Thursday, April 2, 2009

Southland in the Springtime

We have returned from our Journey South; I have tasted spring and returned to the starving almost-north. While we were gone, on Mar 28-29, 6 inches of snow fell on Chicago's northern suburbs; some of it remains in the corner of the yard. But we missed all that...

We left on Friday night and drove pretty much straight south. Past Chicagoland, it was night time, and so I could not see changes as they occurred. (Interesting sighting in Chicago, though... tents in the forest preserves, not in any sort of sanctioned campsites. Is nature now the place to look for signs about the economy, as well? Are these the newly homeless victims of forclosure? Crazy.) Anyhow.

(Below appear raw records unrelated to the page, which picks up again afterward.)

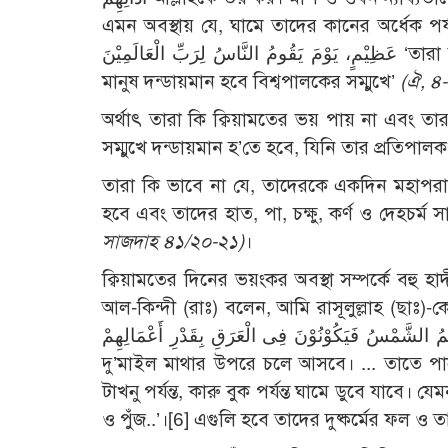
এমন অবস্থায় যে, ঘামে তাদের কানের অর্ধেক পর্যন
عَظِيْمٍ، يَوْمَ يَقُومُ النَّاسُ لِرَبِّ الْعَالَمِيْنَ ‘তারা কি চিন্তা করে না যে, তারা পুনরুত্থিত হবে’। ‘সেই মহা দিবসে’। ‘যেদিন
মানুষ দন্ডায়মান হবে বিশ্বপালকের সম্মুখে’
(ঐ, ৪
অর্থাৎ তারা কি ক্বিয়ামতের ভয় পায় না এবং তা
সম্মুখে দন্ডায়মান হ’তে হবে, যিনি তার প্রতিপ
তারা কি ভাবে না যে, তাদেরকে একদিন মহাপরাক্রা
হবে এবং তাদের হাত, পা, চক্ষু, কর্ণ ও দেহচর্ম 
সাজদাহ ৪১/২০-২১)
।
ক্বিয়ামতের দিনের ভয়ংকর অবস্থা সম্পর্কে বহু 
আল-কিন্দী (রাঃ) বলেন, আমি রাসূলুল্লাহ (ছাঃ)-কে বলতে শুনেছি, دْنِيَتِ الشَّمْسُ مِنَ الْعِبَادِ حَتَّى
لَ: فَتَصْهَرُهُمُ الشَّمْسُ فَيَكُوْنُوْنَ فِى الْعَرَقِ بِقَدْرِ أَعْمَالِهِمْ
দু’মাইল মাথার উপরে চলে আসবে। ... তাতে পাপের 
টাখনু পর্যন্ত, কারু বুক পর্যন্ত ঘামে ডুবে যাবে।
ও পুঁজ..’।
[6]
এগুলি হবে তাদের দুষ্কর্মের ফল ও ত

We drove until quite late, stopped in Louisville, KY, and awoke to resume our drive while it was still dark. The sun rose while we were somewhere between Louisville and Lexington; although perhaps I should say the day broke (we did not see the sun at all on Saturday). The hills of Kentucky were wonderfully green, even through the mist. The roadside grass was verdant; yellow daffodils swayed in the wind. The understory of the forest -- the layer that here we might call the buckthorn-and-honeysuckle later, and there seems to be absent of buckthorn but still has honeysuckle -- was leafy. The taller trees had no leaves yet, but almost all were flowering or seeding, having already flowered (as in the case of maples). From a distance, this had a hazy coloring effect. It was like a subtle fall. Rather than the bold crimson and gold of autumn, the trees were coated in the muted burgandy and chartreuse of tree flowers. Understated. Beautiful more in the hopeful sense of things to come than anything else.

As we continued into West Virginia, Virginia, and finally North Carolina, we saw more showy flowering trees polka dotting the woods, like redbud, dogwood and some sort of fruit trees. Some tall trees were actually leafing out, though the leaves were tiny.

It seemed leaves actually grew larger and more plentiful each day of our trip. There were many factors in play, here... time, elevation, latitude, and possibly my imagination. But actually, once leaves emerge, they grow measurably each day, so it is quite likely that there were more and larger leaves every day. Even in Ohio, there was a lot of green. Until, of course, we returned here, where the only leaves I've seen are on honeysuckles. (Boo.)

The best part of the trip, nature-viewing-wise, was the wildflowers. Spring ephemerals... their name says it all. Who wouldn't be thrilled to happen upon something ephemeral? Here are some photos...
1. Bloodroot (Ohio, also blooming in NC)
2. Dutchman's breeches (Ohio)
3. Spring Beauties (N. Carolina)
4-5. Hepatica (Ohio). Note color variations, which range from purple to pink to white.
6. Mayapple (NC; some were fully umbrella-ed, but I like this photo)
7. Trillium (Ohio, at similar stage in NC)
8. Naomi sketching ephemerals. I quite wish I had a scanner so I could put sketches in; I am a better plant sketcher than photographer, but... oh, well.
Also seen, but now shown, because, really, who wants to look at too many photos... rue anenome, cutleaf toothwort, violets, trout lilies (leaves only), some yellow flower that wasn't fully open and therefore I couldn't ID, and probably more that I am not thinking of now.
Meanwhile, back in Illinois:
A friend saw the first garter snakes, 4/1. Turtle, 4/1. Trout lilies emerging, 4/1. Wild garlic emerging, 4/1?.
And, I planted many seeds indoors for that day, 6-8 weeks in the future, when frost danger is over and veggies can go outside. Planned to plant cold season crops outside today, but it is supposed to possibly snow again so I will wait a few days.